Records supplied.
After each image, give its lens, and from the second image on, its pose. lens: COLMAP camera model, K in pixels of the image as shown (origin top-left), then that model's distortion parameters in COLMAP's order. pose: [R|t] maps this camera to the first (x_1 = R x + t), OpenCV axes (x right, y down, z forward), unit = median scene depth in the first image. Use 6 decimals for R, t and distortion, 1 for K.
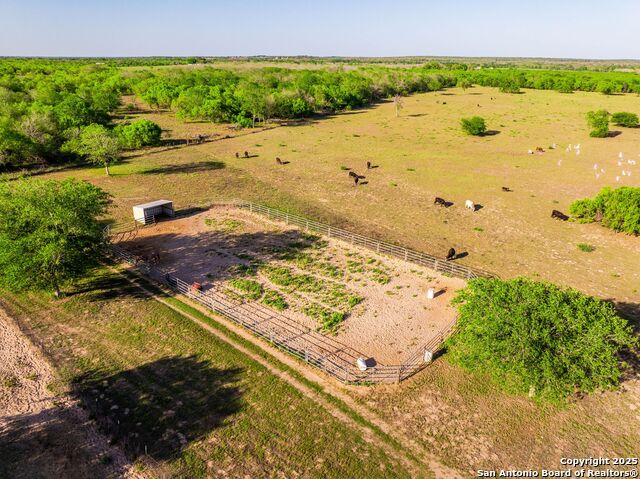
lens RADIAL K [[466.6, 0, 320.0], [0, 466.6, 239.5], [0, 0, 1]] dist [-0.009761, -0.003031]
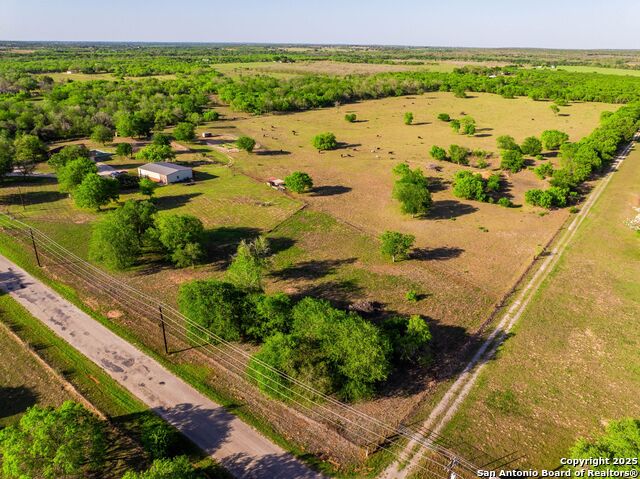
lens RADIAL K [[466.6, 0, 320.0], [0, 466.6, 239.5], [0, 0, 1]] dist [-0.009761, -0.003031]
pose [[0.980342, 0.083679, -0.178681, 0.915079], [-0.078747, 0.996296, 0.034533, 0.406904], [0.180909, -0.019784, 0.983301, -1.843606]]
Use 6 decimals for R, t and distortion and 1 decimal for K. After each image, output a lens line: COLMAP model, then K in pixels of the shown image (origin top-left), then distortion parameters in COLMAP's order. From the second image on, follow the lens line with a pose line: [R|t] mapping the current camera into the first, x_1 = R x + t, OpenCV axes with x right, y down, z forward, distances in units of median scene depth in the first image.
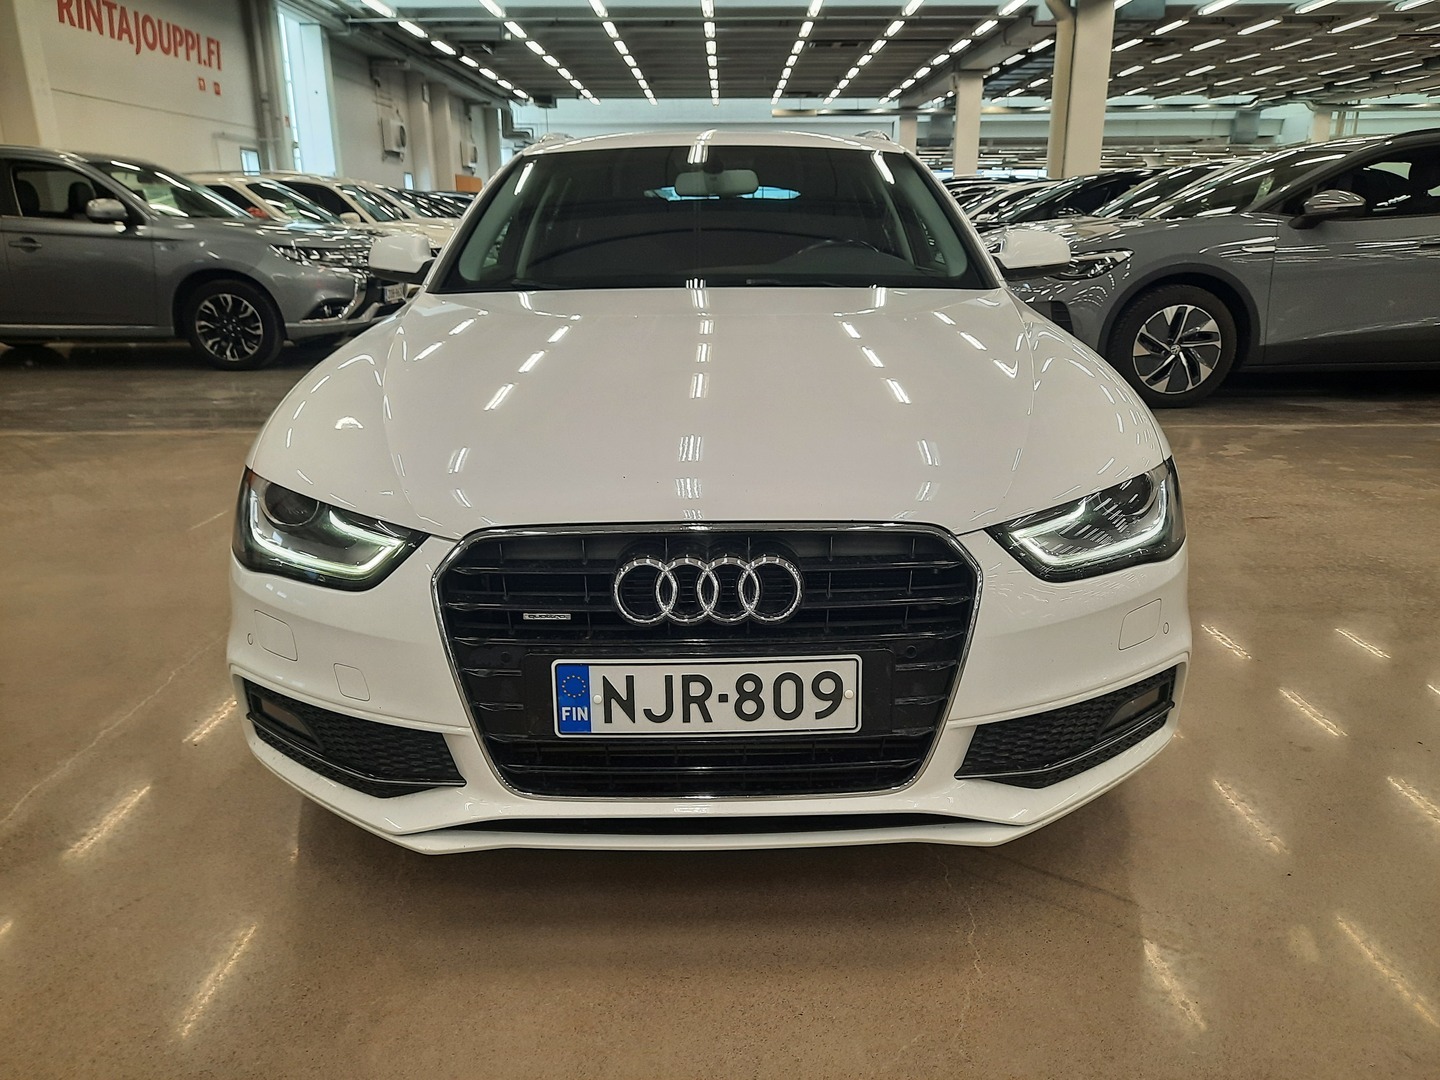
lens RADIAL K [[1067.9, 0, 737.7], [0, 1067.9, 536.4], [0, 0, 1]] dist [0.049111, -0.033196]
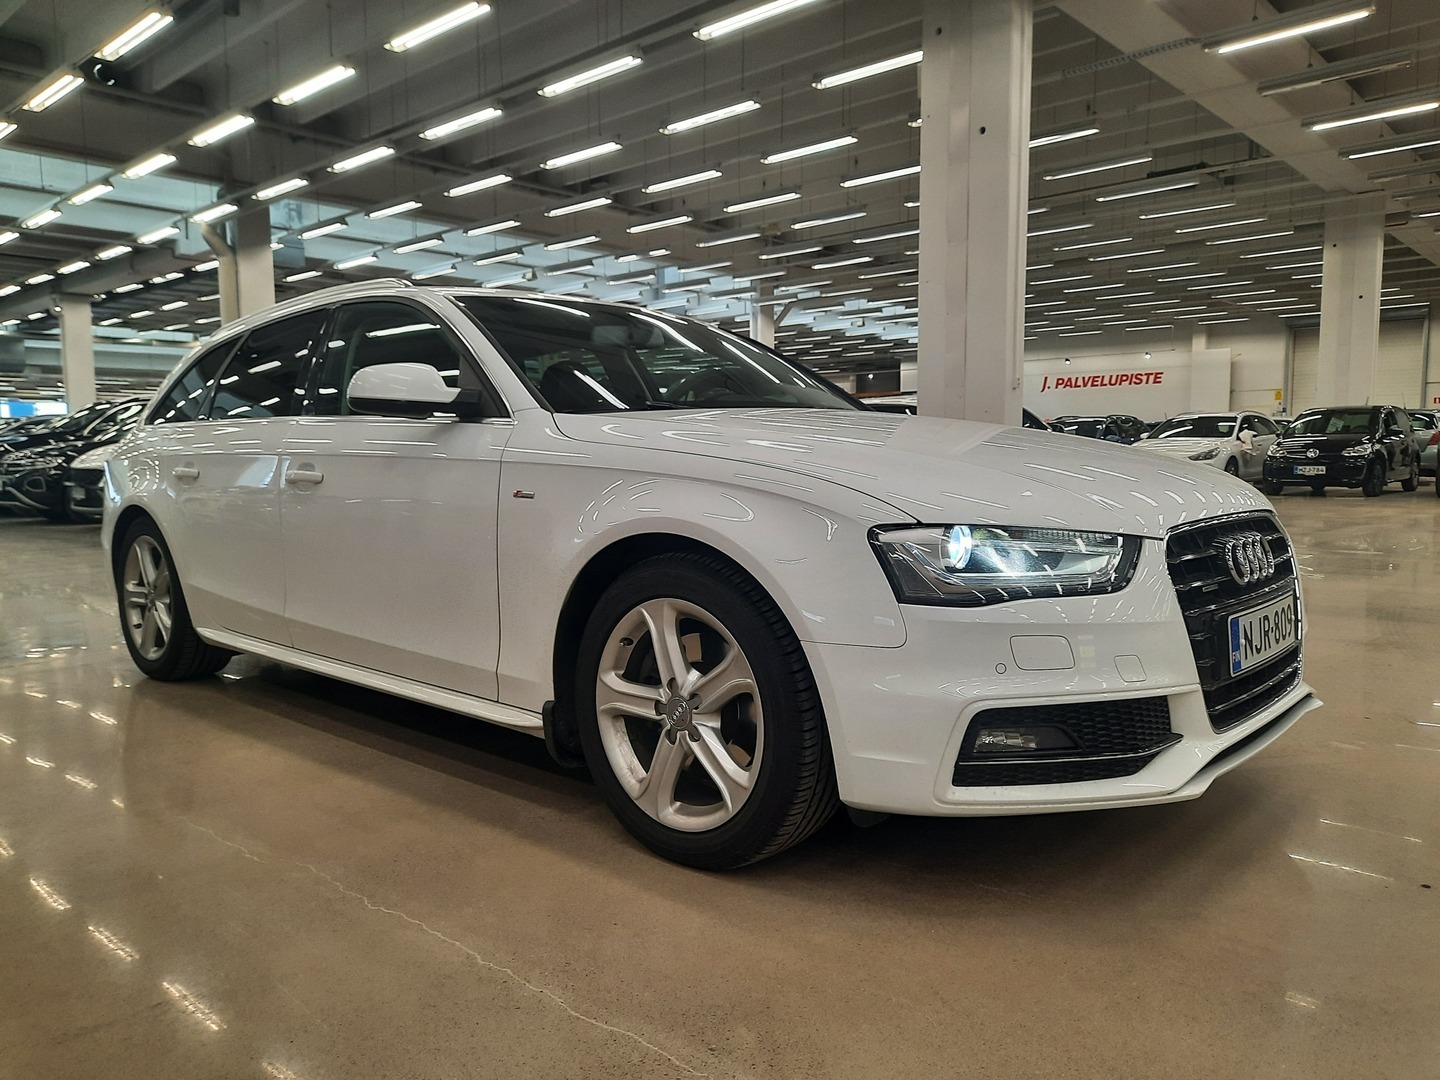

Work request. Output all of the records above word for word, leaving out the pictures.

Answer.
After each image, give its lens, and from the second image on, its pose. lens: COLMAP camera model, K in pixels of the image as shown (origin top-left), then that model's distortion parameters in COLMAP's order. pose: [R|t] maps this camera to the first (x_1 = R x + t), OpenCV axes (x right, y down, z forward), unit = median scene depth in the first image. Use 6 decimals for R, t and distortion, 1 for K.
lens RADIAL K [[466.6, 0, 320.0], [0, 466.6, 239.5], [0, 0, 1]] dist [-0.009761, -0.003031]
lens RADIAL K [[466.6, 0, 320.0], [0, 466.6, 239.5], [0, 0, 1]] dist [-0.009761, -0.003031]
pose [[0.980342, 0.083679, -0.178681, 0.915079], [-0.078747, 0.996296, 0.034533, 0.406904], [0.180909, -0.019784, 0.983301, -1.843606]]
Use 6 decimals for R, t and distortion and 1 decimal for K. After each image, output a lens line: COLMAP model, then K in pixels of the shown image (origin top-left), then distortion parameters in COLMAP's order. From the second image on, follow the lens line with a pose line: [R|t] mapping the current camera into the first, x_1 = R x + t, OpenCV axes with x right, y down, z forward, distances in units of median scene depth in the first image.
lens RADIAL K [[1067.9, 0, 737.7], [0, 1067.9, 536.4], [0, 0, 1]] dist [0.049111, -0.033196]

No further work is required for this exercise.